REQUIRED WORK: Produce an exact copy of the data below.

DATA EXTRACT:
◇ ◇ ◇ ◇
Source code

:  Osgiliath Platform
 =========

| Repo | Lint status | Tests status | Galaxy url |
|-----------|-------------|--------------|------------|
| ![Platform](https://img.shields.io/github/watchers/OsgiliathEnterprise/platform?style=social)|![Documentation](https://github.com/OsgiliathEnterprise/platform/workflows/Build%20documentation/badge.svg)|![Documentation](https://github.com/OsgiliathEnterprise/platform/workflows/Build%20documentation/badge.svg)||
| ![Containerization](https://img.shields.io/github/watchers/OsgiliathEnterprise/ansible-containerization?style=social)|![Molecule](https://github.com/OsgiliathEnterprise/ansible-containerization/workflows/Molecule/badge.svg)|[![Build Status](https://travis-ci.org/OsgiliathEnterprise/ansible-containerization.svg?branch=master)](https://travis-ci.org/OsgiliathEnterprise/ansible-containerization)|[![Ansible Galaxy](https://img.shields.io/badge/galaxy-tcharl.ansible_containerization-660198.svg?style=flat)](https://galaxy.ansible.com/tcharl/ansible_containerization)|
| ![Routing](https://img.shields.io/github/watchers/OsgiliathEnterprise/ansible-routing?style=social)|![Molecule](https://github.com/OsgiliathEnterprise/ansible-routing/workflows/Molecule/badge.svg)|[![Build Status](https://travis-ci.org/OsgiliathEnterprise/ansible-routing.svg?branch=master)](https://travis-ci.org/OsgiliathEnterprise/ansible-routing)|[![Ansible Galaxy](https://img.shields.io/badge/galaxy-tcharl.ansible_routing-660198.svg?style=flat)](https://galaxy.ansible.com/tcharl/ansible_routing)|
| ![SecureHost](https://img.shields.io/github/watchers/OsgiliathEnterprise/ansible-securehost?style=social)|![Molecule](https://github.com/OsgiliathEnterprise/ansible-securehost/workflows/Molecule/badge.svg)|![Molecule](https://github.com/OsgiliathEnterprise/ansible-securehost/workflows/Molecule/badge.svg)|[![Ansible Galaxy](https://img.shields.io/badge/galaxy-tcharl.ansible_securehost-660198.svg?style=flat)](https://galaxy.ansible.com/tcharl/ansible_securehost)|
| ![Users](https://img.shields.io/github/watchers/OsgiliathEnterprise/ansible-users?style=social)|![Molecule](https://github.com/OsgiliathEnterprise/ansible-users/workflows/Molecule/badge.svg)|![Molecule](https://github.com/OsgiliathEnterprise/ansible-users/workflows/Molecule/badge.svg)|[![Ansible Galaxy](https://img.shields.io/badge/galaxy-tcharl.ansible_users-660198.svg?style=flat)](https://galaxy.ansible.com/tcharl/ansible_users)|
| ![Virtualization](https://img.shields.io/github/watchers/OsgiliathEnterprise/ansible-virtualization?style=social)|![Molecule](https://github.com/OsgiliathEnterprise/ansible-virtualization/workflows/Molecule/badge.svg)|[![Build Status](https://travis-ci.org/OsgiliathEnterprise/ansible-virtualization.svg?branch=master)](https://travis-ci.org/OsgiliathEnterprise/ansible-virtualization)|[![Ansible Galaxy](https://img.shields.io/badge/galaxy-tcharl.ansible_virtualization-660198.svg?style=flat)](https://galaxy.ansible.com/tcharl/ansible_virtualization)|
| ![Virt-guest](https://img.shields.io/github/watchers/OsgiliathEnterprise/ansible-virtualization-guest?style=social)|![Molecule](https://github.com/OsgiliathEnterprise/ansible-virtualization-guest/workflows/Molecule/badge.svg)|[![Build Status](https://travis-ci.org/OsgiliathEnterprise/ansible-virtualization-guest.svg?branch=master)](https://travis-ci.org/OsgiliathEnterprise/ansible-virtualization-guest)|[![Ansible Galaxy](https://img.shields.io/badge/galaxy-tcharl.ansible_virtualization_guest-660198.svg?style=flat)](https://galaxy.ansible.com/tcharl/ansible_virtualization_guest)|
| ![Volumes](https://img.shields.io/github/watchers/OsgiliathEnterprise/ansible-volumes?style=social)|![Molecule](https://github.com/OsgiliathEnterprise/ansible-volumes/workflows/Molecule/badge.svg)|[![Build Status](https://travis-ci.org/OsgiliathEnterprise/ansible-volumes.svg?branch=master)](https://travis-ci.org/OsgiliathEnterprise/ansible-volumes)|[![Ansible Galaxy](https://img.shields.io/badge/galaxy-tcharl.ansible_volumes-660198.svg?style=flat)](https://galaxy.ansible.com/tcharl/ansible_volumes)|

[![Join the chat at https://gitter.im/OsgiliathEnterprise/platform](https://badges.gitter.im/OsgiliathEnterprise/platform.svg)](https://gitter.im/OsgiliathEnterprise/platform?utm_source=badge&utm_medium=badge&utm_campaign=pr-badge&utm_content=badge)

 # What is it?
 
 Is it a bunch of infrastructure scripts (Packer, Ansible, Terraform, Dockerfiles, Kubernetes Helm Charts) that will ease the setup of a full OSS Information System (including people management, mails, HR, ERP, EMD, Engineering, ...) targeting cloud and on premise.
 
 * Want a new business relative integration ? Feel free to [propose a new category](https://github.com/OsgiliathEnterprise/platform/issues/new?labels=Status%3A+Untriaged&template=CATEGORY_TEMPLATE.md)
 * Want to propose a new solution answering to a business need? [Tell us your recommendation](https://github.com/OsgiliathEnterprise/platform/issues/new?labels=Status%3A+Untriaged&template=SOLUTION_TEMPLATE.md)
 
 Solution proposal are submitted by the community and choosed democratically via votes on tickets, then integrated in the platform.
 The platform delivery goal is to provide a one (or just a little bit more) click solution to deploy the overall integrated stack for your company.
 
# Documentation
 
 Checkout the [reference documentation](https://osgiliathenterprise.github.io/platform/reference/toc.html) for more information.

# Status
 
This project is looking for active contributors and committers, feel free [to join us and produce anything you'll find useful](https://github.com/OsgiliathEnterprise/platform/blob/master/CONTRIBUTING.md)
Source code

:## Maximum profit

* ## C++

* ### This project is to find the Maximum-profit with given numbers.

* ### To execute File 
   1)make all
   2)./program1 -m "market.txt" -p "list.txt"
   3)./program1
◇ ◇ ◇ ◇
RESULT BELOW:
Source code

:  Osgiliath Platform
 =========

| Repo | Lint status | Tests status | Galaxy url |
|-----------|-------------|--------------|------------|
| ![Platform](https://img.shields.io/github/watchers/OsgiliathEnterprise/platform?style=social)|![Documentation](https://github.com/OsgiliathEnterprise/platform/workflows/Build%20documentation/badge.svg)|![Documentation](https://github.com/OsgiliathEnterprise/platform/workflows/Build%20documentation/badge.svg)||
| ![Containerization](https://img.shields.io/github/watchers/OsgiliathEnterprise/ansible-containerization?style=social)|![Molecule](https://github.com/OsgiliathEnterprise/ansible-containerization/workflows/Molecule/badge.svg)|[![Build Status](https://travis-ci.org/OsgiliathEnterprise/ansible-containerization.svg?branch=master)](https://travis-ci.org/OsgiliathEnterprise/ansible-containerization)|[![Ansible Galaxy](https://img.shields.io/badge/galaxy-tcharl.ansible_containerization-660198.svg?style=flat)](https://galaxy.ansible.com/tcharl/ansible_containerization)|
| ![Routing](https://img.shields.io/github/watchers/OsgiliathEnterprise/ansible-routing?style=social)|![Molecule](https://github.com/OsgiliathEnterprise/ansible-routing/workflows/Molecule/badge.svg)|[![Build Status](https://travis-ci.org/OsgiliathEnterprise/ansible-routing.svg?branch=master)](https://travis-ci.org/OsgiliathEnterprise/ansible-routing)|[![Ansible Galaxy](https://img.shields.io/badge/galaxy-tcharl.ansible_routing-660198.svg?style=flat)](https://galaxy.ansible.com/tcharl/ansible_routing)|
| ![SecureHost](https://img.shields.io/github/watchers/OsgiliathEnterprise/ansible-securehost?style=social)|![Molecule](https://github.com/OsgiliathEnterprise/ansible-securehost/workflows/Molecule/badge.svg)|![Molecule](https://github.com/OsgiliathEnterprise/ansible-securehost/workflows/Molecule/badge.svg)|[![Ansible Galaxy](https://img.shields.io/badge/galaxy-tcharl.ansible_securehost-660198.svg?style=flat)](https://galaxy.ansible.com/tcharl/ansible_securehost)|
| ![Users](https://img.shields.io/github/watchers/OsgiliathEnterprise/ansible-users?style=social)|![Molecule](https://github.com/OsgiliathEnterprise/ansible-users/workflows/Molecule/badge.svg)|![Molecule](https://github.com/OsgiliathEnterprise/ansible-users/workflows/Molecule/badge.svg)|[![Ansible Galaxy](https://img.shields.io/badge/galaxy-tcharl.ansible_users-660198.svg?style=flat)](https://galaxy.ansible.com/tcharl/ansible_users)|
| ![Virtualization](https://img.shields.io/github/watchers/OsgiliathEnterprise/ansible-virtualization?style=social)|![Molecule](https://github.com/OsgiliathEnterprise/ansible-virtualization/workflows/Molecule/badge.svg)|[![Build Status](https://travis-ci.org/OsgiliathEnterprise/ansible-virtualization.svg?branch=master)](https://travis-ci.org/OsgiliathEnterprise/ansible-virtualization)|[![Ansible Galaxy](https://img.shields.io/badge/galaxy-tcharl.ansible_virtualization-660198.svg?style=flat)](https://galaxy.ansible.com/tcharl/ansible_virtualization)|
| ![Virt-guest](https://img.shields.io/github/watchers/OsgiliathEnterprise/ansible-virtualization-guest?style=social)|![Molecule](https://github.com/OsgiliathEnterprise/ansible-virtualization-guest/workflows/Molecule/badge.svg)|[![Build Status](https://travis-ci.org/OsgiliathEnterprise/ansible-virtualization-guest.svg?branch=master)](https://travis-ci.org/OsgiliathEnterprise/ansible-virtualization-guest)|[![Ansible Galaxy](https://img.shields.io/badge/galaxy-tcharl.ansible_virtualization_guest-660198.svg?style=flat)](https://galaxy.ansible.com/tcharl/ansible_virtualization_guest)|
| ![Volumes](https://img.shields.io/github/watchers/OsgiliathEnterprise/ansible-volumes?style=social)|![Molecule](https://github.com/OsgiliathEnterprise/ansible-volumes/workflows/Molecule/badge.svg)|[![Build Status](https://travis-ci.org/OsgiliathEnterprise/ansible-volumes.svg?branch=master)](https://travis-ci.org/OsgiliathEnterprise/ansible-volumes)|[![Ansible Galaxy](https://img.shields.io/badge/galaxy-tcharl.ansible_volumes-660198.svg?style=flat)](https://galaxy.ansible.com/tcharl/ansible_volumes)|

[![Join the chat at https://gitter.im/OsgiliathEnterprise/platform](https://badges.gitter.im/OsgiliathEnterprise/platform.svg)](https://gitter.im/OsgiliathEnterprise/platform?utm_source=badge&utm_medium=badge&utm_campaign=pr-badge&utm_content=badge)

 # What is it?
 
 Is it a bunch of infrastructure scripts (Packer, Ansible, Terraform, Dockerfiles, Kubernetes Helm Charts) that will ease the setup of a full OSS Information System (including people management, mails, HR, ERP, EMD, Engineering, ...) targeting cloud and on premise.
 
 * Want a new business relative integration ? Feel free to [propose a new category](https://github.com/OsgiliathEnterprise/platform/issues/new?labels=Status%3A+Untriaged&template=CATEGORY_TEMPLATE.md)
 * Want to propose a new solution answering to a business need? [Tell us your recommendation](https://github.com/OsgiliathEnterprise/platform/issues/new?labels=Status%3A+Untriaged&template=SOLUTION_TEMPLATE.md)
 
 Solution proposal are submitted by the community and choosed democratically via votes on tickets, then integrated in the platform.
 The platform delivery goal is to provide a one (or just a little bit more) click solution to deploy the overall integrated stack for your company.
 
# Documentation
 
 Checkout the [reference documentation](https://osgiliathenterprise.github.io/platform/reference/toc.html) for more information.

# Status
 
This project is looking for active contributors and committers, feel free [to join us and produce anything you'll find useful](https://github.com/OsgiliathEnterprise/platform/blob/master/CONTRIBUTING.md)
Source code

:## Maximum profit

* ## C++

* ### This project is to find the Maximum-profit with given numbers.

* ### To execute File 
   1)make all
   2)./program1 -m "market.txt" -p "list.txt"
   3)./program1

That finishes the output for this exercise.